The code looks like this:
day = ['day1','day2','day3','day4','day1','day2','day3','day1','day2']
code = ["a","a","a","a","b","b","b","c","c"]
price = [1,2,3,4,5,6,7,8,9]
df = pl.DataFrame({"date":day,"code":code,"price":price})
(df.select([
pl.all(),
pl.col("date").cumcount().over("code").flatten().alias("codeindex"),
]))
outputs
shape: (9, 4)
┌──────┬──────┬───────┬───────────┐
│ date ┆ code ┆ price ┆ codeindex │
│ --- ┆ --- ┆ --- ┆ --- │
│ str ┆ str ┆ i64 ┆ u32 │
╞══════╪══════╪═══════╪═══════════╡
│ day1 ┆ a ┆ 1 ┆ 0 │
├╌╌╌╌╌╌┼╌╌╌╌╌╌┼╌╌╌╌╌╌╌┼╌╌╌╌╌╌╌╌╌╌╌┤
│ day2 ┆ a ┆ 2 ┆ 1 │
├╌╌╌╌╌╌┼╌╌╌╌╌╌┼╌╌╌╌╌╌╌┼╌╌╌╌╌╌╌╌╌╌╌┤
│ day3 ┆ a ┆ 3 ┆ 2 │
├╌╌╌╌╌╌┼╌╌╌╌╌╌┼╌╌╌╌╌╌╌┼╌╌╌╌╌╌╌╌╌╌╌┤
│ day4 ┆ a ┆ 4 ┆ 3 │
├╌╌╌╌╌╌┼╌╌╌╌╌╌┼╌╌╌╌╌╌╌┼╌╌╌╌╌╌╌╌╌╌╌┤
│ ... ┆ ... ┆ ... ┆ ... │
├╌╌╌╌╌╌┼╌╌╌╌╌╌┼╌╌╌╌╌╌╌┼╌╌╌╌╌╌╌╌╌╌╌┤
│ day2 ┆ b ┆ 6 ┆ 1 │
├╌╌╌╌╌╌┼╌╌╌╌╌╌┼╌╌╌╌╌╌╌┼╌╌╌╌╌╌╌╌╌╌╌┤
│ day3 ┆ b ┆ 7 ┆ 2 │
├╌╌╌╌╌╌┼╌╌╌╌╌╌┼╌╌╌╌╌╌╌┼╌╌╌╌╌╌╌╌╌╌╌┤
│ day1 ┆ c ┆ 8 ┆ 0 │
├╌╌╌╌╌╌┼╌╌╌╌╌╌┼╌╌╌╌╌╌╌┼╌╌╌╌╌╌╌╌╌╌╌┤
│ day2 ┆ c ┆ 9 ┆ 1 │
└──────┴──────┴───────┴───────────┘
Disect
Note that if we don't flatten
we would get lists with cumcounts for every group.

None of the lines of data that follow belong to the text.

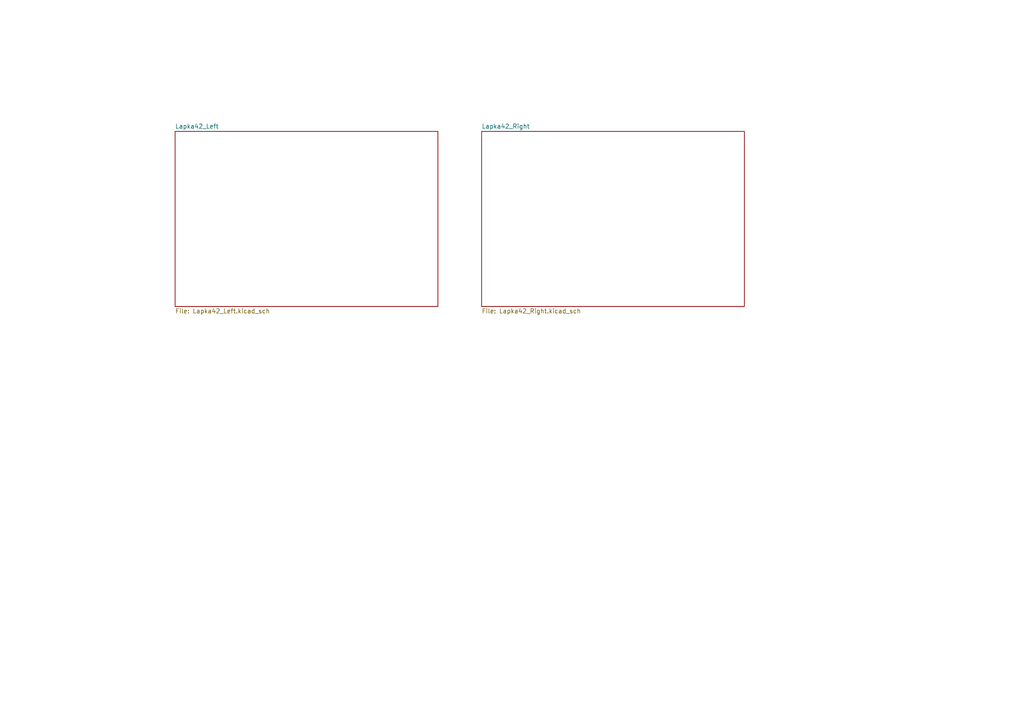
<source format=kicad_sch>
(kicad_sch
	(version 20250114)
	(generator "eeschema")
	(generator_version "9.0")
	(uuid "86802c69-dc1c-46d6-890c-a0f069aef8d4")
	(paper "A4")
	(lib_symbols)
	(sheet
		(at 139.7 38.1)
		(size 76.2 50.8)
		(exclude_from_sim no)
		(in_bom yes)
		(on_board yes)
		(dnp no)
		(fields_autoplaced yes)
		(stroke
			(width 0.1524)
			(type solid)
		)
		(fill
			(color 0 0 0 0.0000)
		)
		(uuid "60182e08-65d4-4efe-8fbb-79fb9149c2ec")
		(property "Sheetname" "Lapka42_Right"
			(at 139.7 37.3884 0)
			(effects
				(font
					(size 1.27 1.27)
				)
				(justify left bottom)
			)
		)
		(property "Sheetfile" "Lapka42_Right.kicad_sch"
			(at 139.7 89.4846 0)
			(effects
				(font
					(size 1.27 1.27)
				)
				(justify left top)
			)
		)
		(instances
			(project "Lapka42"
				(path "/86802c69-dc1c-46d6-890c-a0f069aef8d4"
					(page "2")
				)
			)
		)
	)
	(sheet
		(at 50.8 38.1)
		(size 76.2 50.8)
		(exclude_from_sim no)
		(in_bom yes)
		(on_board yes)
		(dnp no)
		(fields_autoplaced yes)
		(stroke
			(width 0.1524)
			(type solid)
		)
		(fill
			(color 0 0 0 0.0000)
		)
		(uuid "c7334de9-7a4d-470f-991f-f3ec182e1b8a")
		(property "Sheetname" "Lapka42_Left"
			(at 50.8 37.3884 0)
			(effects
				(font
					(size 1.27 1.27)
				)
				(justify left bottom)
			)
		)
		(property "Sheetfile" "Lapka42_Left.kicad_sch"
			(at 50.8 89.4846 0)
			(effects
				(font
					(size 1.27 1.27)
				)
				(justify left top)
			)
		)
		(instances
			(project "Lapka42"
				(path "/86802c69-dc1c-46d6-890c-a0f069aef8d4"
					(page "3")
				)
			)
		)
	)
	(sheet_instances
		(path "/"
			(page "1")
		)
	)
	(embedded_fonts no)
)

</source>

Like this
df.select([
pl.col("date").cumcount().over("code").alias("codeindex"),
]))
shape: (9, 1)
┌───────────────┐
│ codeindex │
│ --- │
│ list [u32] │
╞═══════════════╡
│ [0, 1, ... 3] │
├╌╌╌╌╌╌╌╌╌╌╌╌╌╌╌┤
│ [0, 1, ... 3] │
├╌╌╌╌╌╌╌╌╌╌╌╌╌╌╌┤
│ [0, 1, ... 3] │
├╌╌╌╌╌╌╌╌╌╌╌╌╌╌╌┤
│ [0, 1, ... 3] │
├╌╌╌╌╌╌╌╌╌╌╌╌╌╌╌┤
│ ... │
├╌╌╌╌╌╌╌╌╌╌╌╌╌╌╌┤
│ [0, 1, 2] │
├╌╌╌╌╌╌╌╌╌╌╌╌╌╌╌┤
│ [0, 1, 2] │
├╌╌╌╌╌╌╌╌╌╌╌╌╌╌╌┤
│ [0, 1] │
├╌╌╌╌╌╌╌╌╌╌╌╌╌╌╌┤
│ [0, 1] │
└───────────────┘
Flatten in window functions.
In window functions a flatten
takes the first value per group and explodes/flattens
that. That result is stacked back to the original DataFrame
.
For this output to make sense, you often want the DataFrame
to be sorted by the columns you group by (in the over
clause).
This is a gotcha to remember, but doing so allows us to make the window operations very fast.